Body or hand keypoint data:
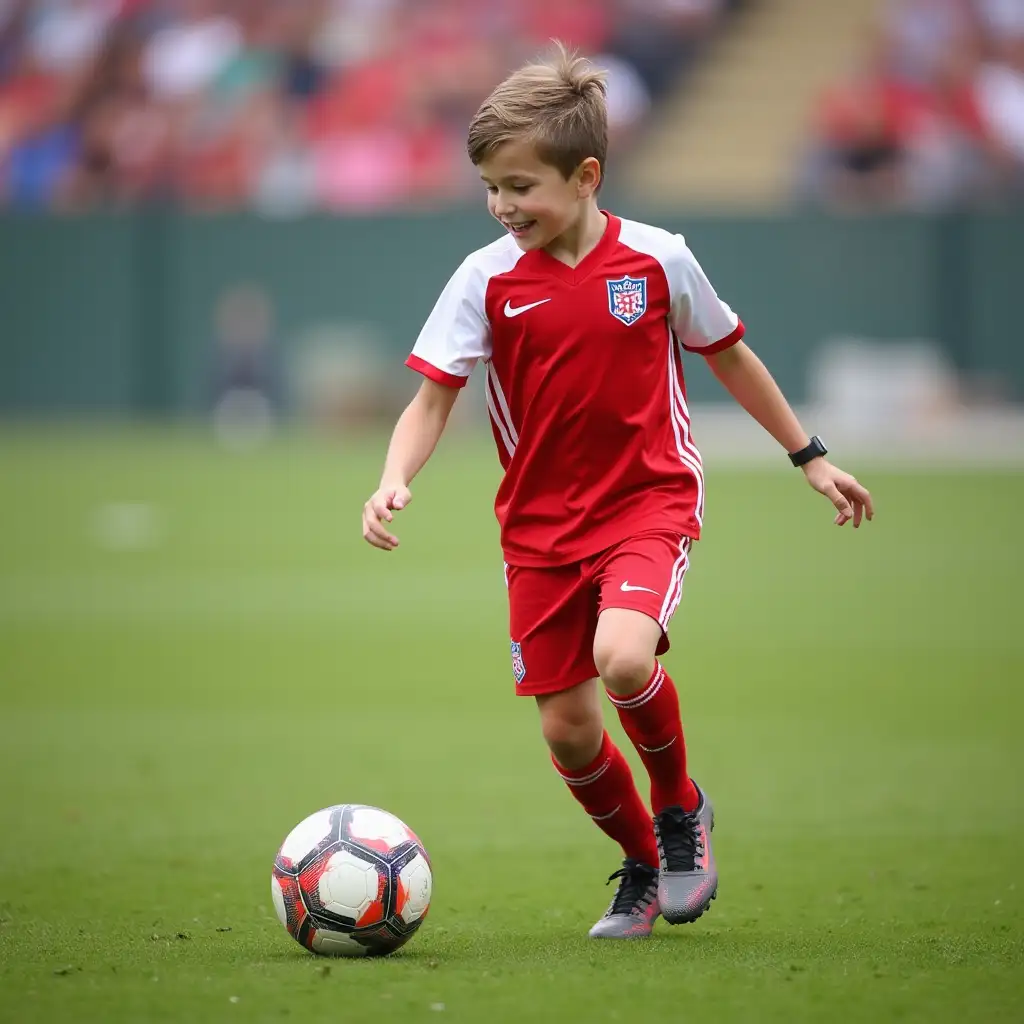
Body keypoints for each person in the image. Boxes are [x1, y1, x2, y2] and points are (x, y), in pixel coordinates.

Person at [362, 44, 874, 940]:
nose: (503, 205)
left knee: (625, 659)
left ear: (587, 174)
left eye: (521, 185)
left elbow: (733, 358)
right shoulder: (484, 280)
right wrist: (392, 479)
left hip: (648, 504)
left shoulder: (658, 259)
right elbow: (431, 397)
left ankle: (681, 811)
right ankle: (643, 863)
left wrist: (812, 456)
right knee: (565, 730)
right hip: (537, 533)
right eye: (490, 187)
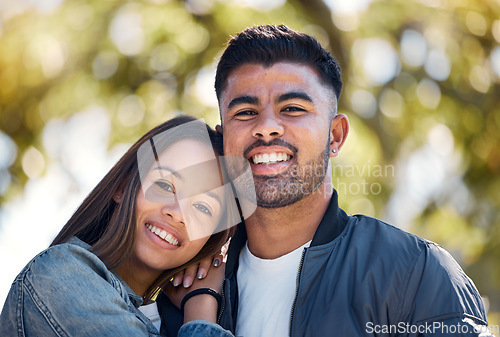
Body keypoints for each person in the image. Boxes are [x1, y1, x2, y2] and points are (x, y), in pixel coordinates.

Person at [211, 25, 493, 336]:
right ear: (223, 140)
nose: (266, 128)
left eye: (292, 108)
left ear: (335, 136)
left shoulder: (414, 273)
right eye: (246, 112)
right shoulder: (194, 287)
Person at [0, 116, 235, 337]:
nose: (177, 213)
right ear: (122, 186)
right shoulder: (59, 275)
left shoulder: (170, 319)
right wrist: (201, 305)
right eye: (165, 185)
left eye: (204, 208)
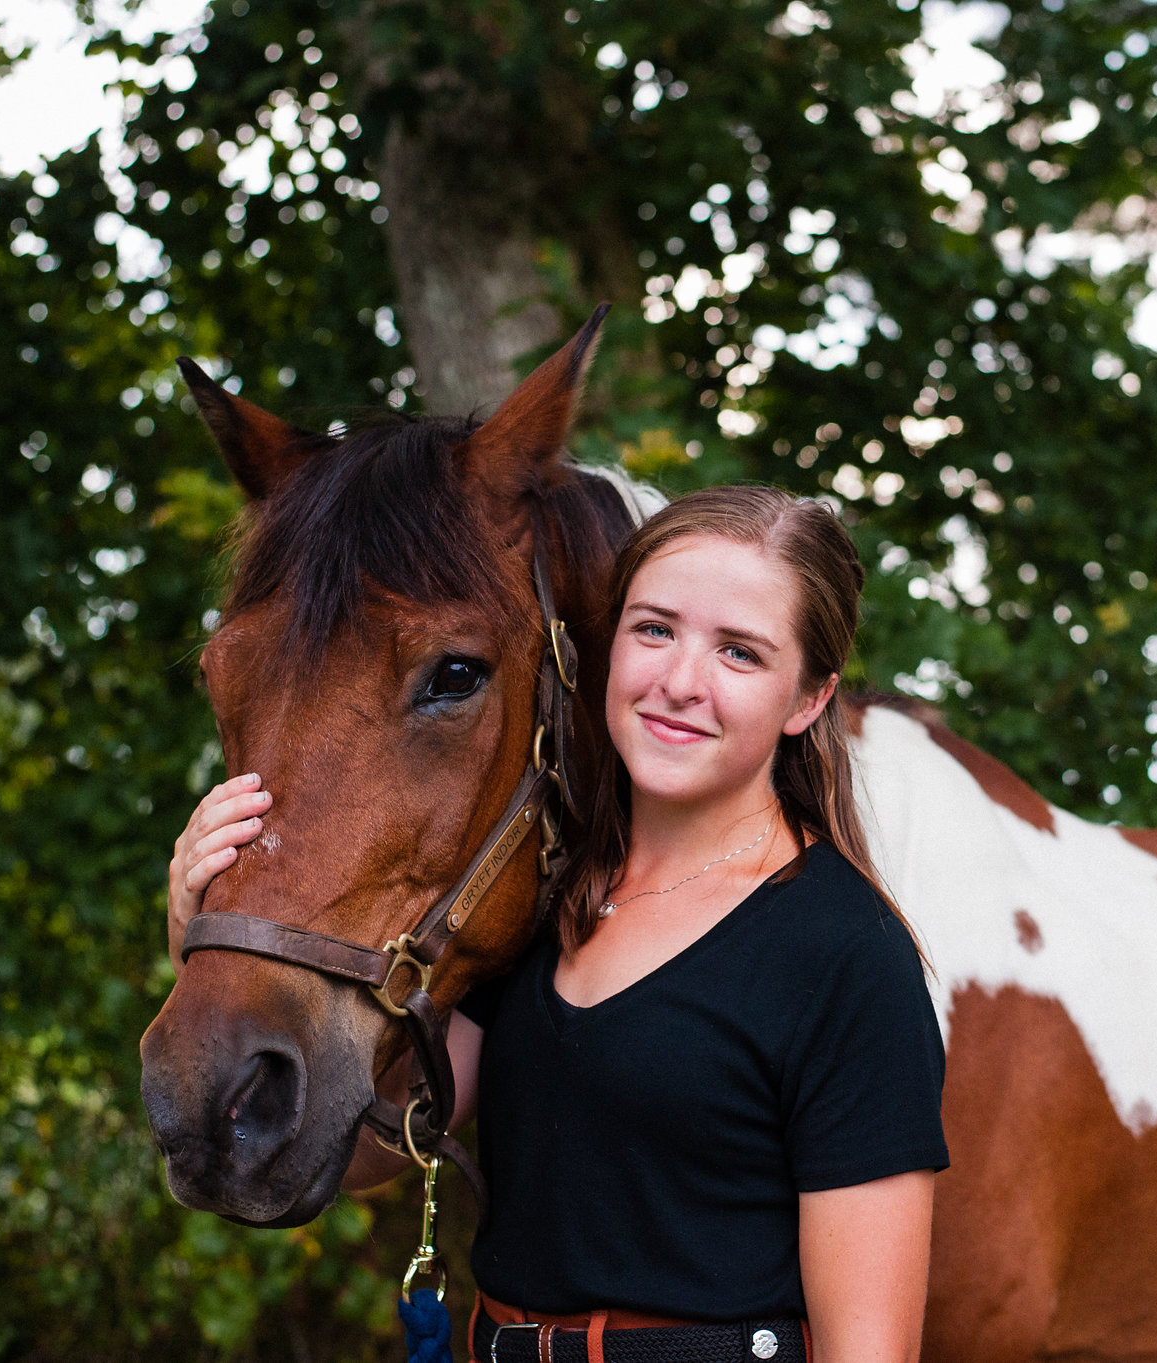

§ **Exercise aim**:
Produce an exact reprint of the entries, dropping the images.

§ **Exercise result**:
Body keypoints for each person in the image. Boxes are [x1, y1, x2, y2] and points are (x, y), in pixel coordinates.

Person at [362, 44, 874, 940]:
nose: (503, 205)
left knee: (625, 659)
left ear: (587, 174)
left eye: (521, 185)
left elbow: (733, 358)
right shoulder: (484, 280)
right wrist: (392, 479)
left hip: (648, 504)
left shoulder: (658, 259)
right elbow: (431, 397)
left ankle: (681, 811)
right ankle: (643, 863)
left wrist: (812, 456)
right knee: (565, 730)
right hip: (537, 533)
right eye: (490, 187)
Body keypoints for each person in the image. Boxes are [x1, y1, x2, y2] and points are (x, y), in pixel coordinates.

Person at [211, 25, 493, 336]:
right ear: (223, 140)
nose: (266, 128)
left eye: (292, 108)
left ear: (335, 136)
left shoulder: (414, 273)
right eye: (246, 112)
right shoulder: (194, 287)
Person at [0, 116, 235, 337]:
nose: (177, 213)
right ear: (122, 186)
right shoulder: (59, 275)
left shoulder: (170, 319)
right wrist: (201, 305)
right eye: (165, 185)
left eye: (204, 208)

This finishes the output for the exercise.